_STUDY MATERIAL_
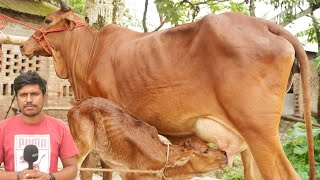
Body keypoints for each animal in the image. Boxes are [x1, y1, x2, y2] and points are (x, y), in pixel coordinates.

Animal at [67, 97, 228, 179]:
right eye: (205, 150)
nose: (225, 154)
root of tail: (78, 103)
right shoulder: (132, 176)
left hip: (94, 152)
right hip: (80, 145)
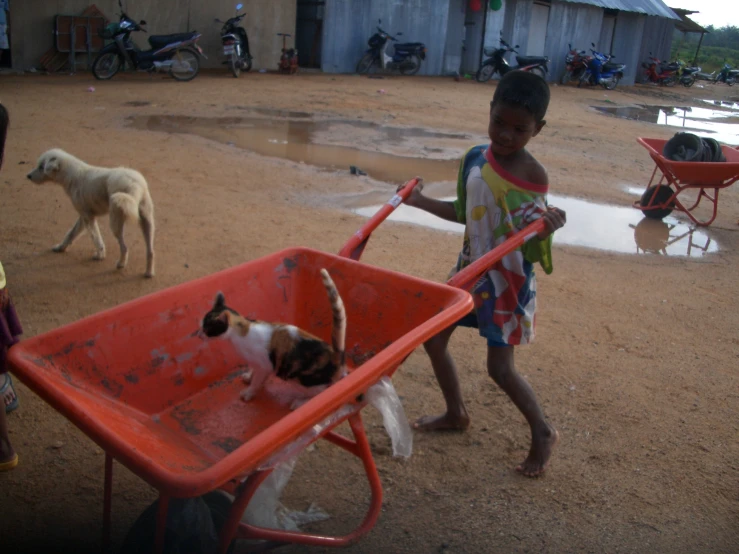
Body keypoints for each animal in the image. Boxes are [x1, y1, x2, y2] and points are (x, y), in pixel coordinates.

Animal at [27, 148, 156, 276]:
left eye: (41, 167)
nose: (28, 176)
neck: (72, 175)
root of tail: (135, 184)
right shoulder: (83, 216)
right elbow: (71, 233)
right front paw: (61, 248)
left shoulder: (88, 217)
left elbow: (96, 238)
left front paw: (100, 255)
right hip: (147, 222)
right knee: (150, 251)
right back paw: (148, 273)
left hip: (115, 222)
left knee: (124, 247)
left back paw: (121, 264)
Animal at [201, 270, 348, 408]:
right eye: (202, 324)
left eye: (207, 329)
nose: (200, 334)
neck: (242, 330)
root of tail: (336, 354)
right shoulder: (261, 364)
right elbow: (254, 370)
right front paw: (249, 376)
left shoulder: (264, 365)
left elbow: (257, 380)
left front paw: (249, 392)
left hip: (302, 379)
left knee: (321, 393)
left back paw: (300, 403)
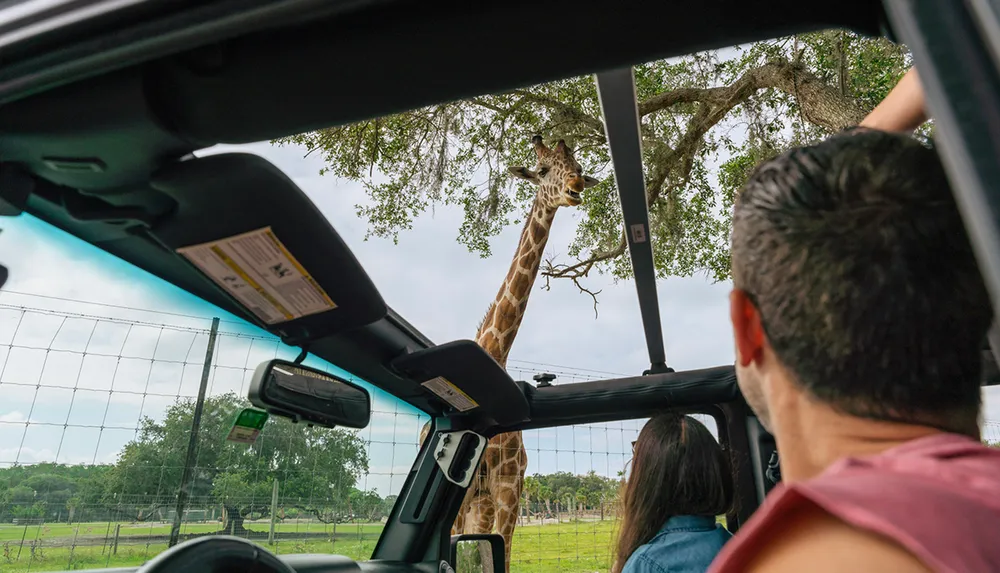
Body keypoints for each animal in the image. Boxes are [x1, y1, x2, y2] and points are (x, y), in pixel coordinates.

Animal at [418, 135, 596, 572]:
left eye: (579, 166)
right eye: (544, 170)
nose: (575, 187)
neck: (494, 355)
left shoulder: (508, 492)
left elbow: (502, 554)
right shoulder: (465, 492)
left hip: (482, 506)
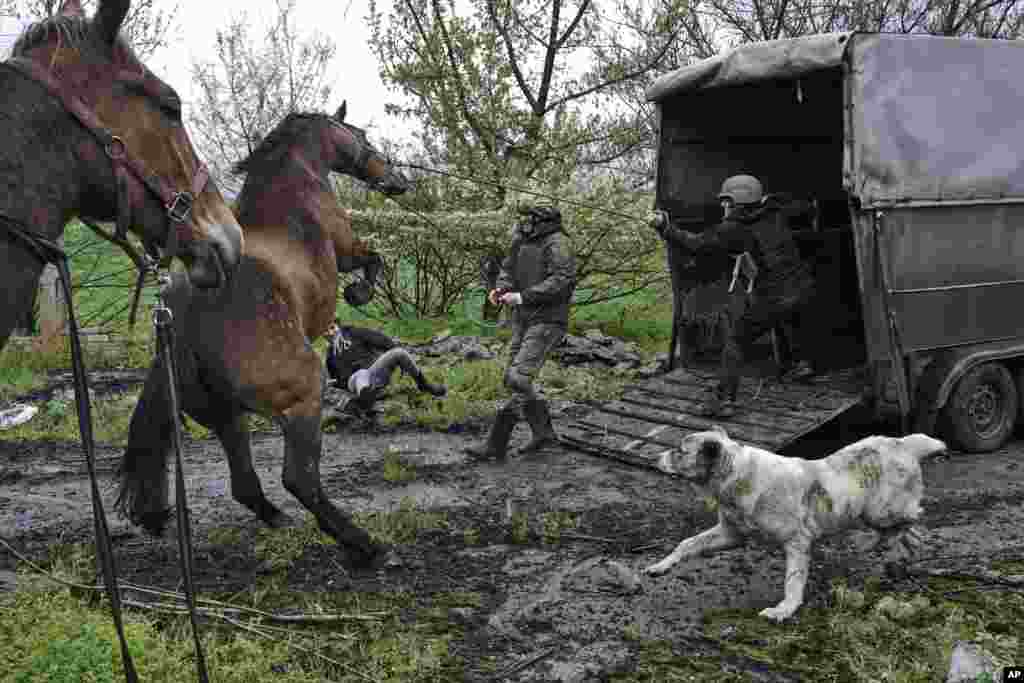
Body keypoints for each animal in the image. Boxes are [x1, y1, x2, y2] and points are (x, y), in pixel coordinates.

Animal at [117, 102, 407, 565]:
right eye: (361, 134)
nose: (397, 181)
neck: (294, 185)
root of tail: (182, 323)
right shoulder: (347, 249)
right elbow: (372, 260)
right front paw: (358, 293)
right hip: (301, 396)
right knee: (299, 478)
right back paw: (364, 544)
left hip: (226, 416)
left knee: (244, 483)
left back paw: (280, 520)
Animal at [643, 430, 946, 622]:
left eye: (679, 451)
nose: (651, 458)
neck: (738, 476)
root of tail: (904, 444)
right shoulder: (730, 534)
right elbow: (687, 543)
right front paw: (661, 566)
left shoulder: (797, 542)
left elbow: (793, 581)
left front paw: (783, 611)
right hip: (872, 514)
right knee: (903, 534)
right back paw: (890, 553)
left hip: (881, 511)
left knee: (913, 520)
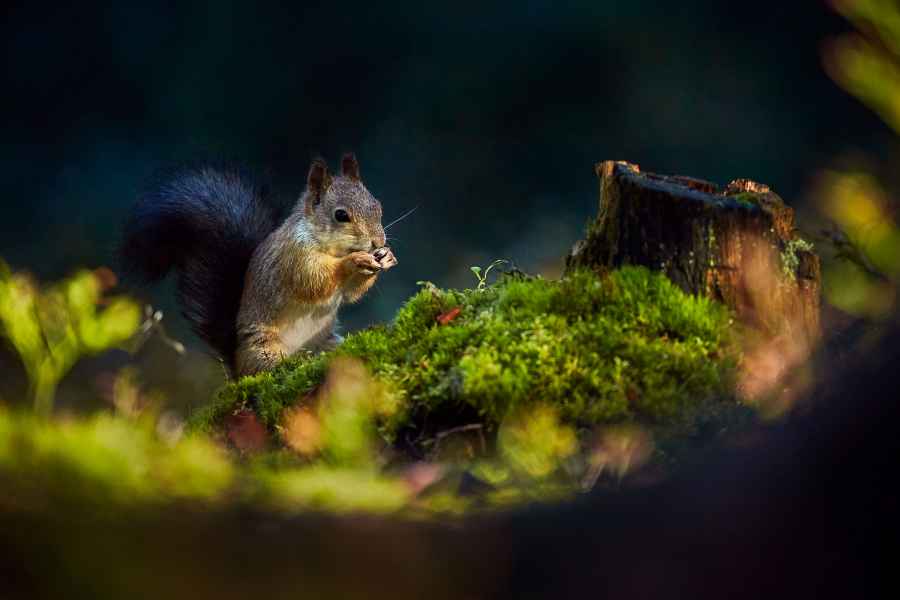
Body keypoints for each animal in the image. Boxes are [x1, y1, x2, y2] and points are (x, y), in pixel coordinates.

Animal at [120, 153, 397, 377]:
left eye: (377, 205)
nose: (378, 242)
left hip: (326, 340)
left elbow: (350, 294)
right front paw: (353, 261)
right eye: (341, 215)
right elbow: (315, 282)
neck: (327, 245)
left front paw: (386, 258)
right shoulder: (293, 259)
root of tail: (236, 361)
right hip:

_WHAT NEEDS TO BE DONE_
Copy out the entries exactly. No pictures.

_TASK RESPONSE_
Body keypoints for each animal in the image. Boxes are [x1, y1, x2, y2] and points are (x, y), in pixel coordinates.

Animal at [67, 97, 228, 179]:
right eye: (205, 150)
nose: (225, 154)
root of tail: (78, 103)
right shoulder: (132, 176)
left hip: (94, 152)
right hip: (80, 145)
Body keypoints for each animal in the image. Boxes are [x1, y1, x2, y2] and points are (x, y), in pixel coordinates.

Animal at [27, 148, 156, 276]:
left eye: (41, 167)
nose: (28, 176)
neck: (72, 175)
root of tail: (135, 184)
right shoulder: (83, 216)
right elbow: (71, 233)
right front paw: (61, 248)
left shoulder: (88, 217)
left elbow: (96, 238)
left front paw: (100, 255)
right hip: (147, 222)
right knee: (150, 251)
right back paw: (148, 273)
left hip: (115, 222)
left knee: (124, 247)
left back paw: (121, 264)
Animal at [201, 270, 348, 408]:
right eye: (202, 324)
left eye: (207, 329)
nose: (200, 334)
neck: (242, 330)
root of tail: (336, 354)
right shoulder: (261, 364)
right elbow: (254, 370)
right front paw: (249, 376)
left shoulder: (264, 365)
left elbow: (257, 380)
left front paw: (249, 392)
left hip: (302, 379)
left knee: (321, 393)
left back paw: (300, 403)
Body keypoints for each animal in the image. Boxes are [x1, y1, x2, y2] and points are (x, y), in pixel coordinates.

Animal at [418, 135, 596, 572]:
left eye: (579, 166)
right eye: (544, 170)
nose: (575, 187)
neck: (494, 355)
left shoulder: (508, 492)
left elbow: (502, 554)
right shoulder: (465, 492)
left hip: (482, 506)
Body keypoints for each animal in the image. Boxes are [x1, y1, x2, y2] and points are (x, y), in pixel coordinates.

Animal at [117, 102, 407, 565]:
right eye: (361, 134)
nose: (397, 181)
neck: (294, 185)
root of tail: (182, 323)
right shoulder: (347, 249)
right elbow: (372, 260)
right front paw: (358, 293)
right hip: (301, 396)
right knee: (299, 478)
right back paw: (364, 544)
left hip: (226, 416)
left knee: (244, 483)
left back paw: (280, 520)
Animal at [643, 430, 946, 622]:
left eye: (679, 451)
nose: (651, 458)
neck: (738, 476)
root of tail: (904, 444)
right shoulder: (730, 534)
right elbow: (687, 543)
right front paw: (661, 566)
left shoulder: (797, 542)
left elbow: (793, 581)
left front paw: (783, 611)
right hip: (872, 514)
right knee: (903, 534)
right back paw: (890, 553)
left hip: (881, 511)
left knee: (913, 520)
Body keypoints for each animal in the image. Boxes are [x1, y1, x2, y2] and points are (x, y), in pixel coordinates.

Animal at [120, 153, 397, 377]:
left eye: (377, 205)
nose: (378, 242)
left hip: (326, 340)
left elbow: (350, 294)
right front paw: (353, 261)
right eye: (341, 215)
right elbow: (315, 282)
neck: (327, 245)
left front paw: (386, 258)
right shoulder: (293, 259)
root of tail: (236, 361)
right hip:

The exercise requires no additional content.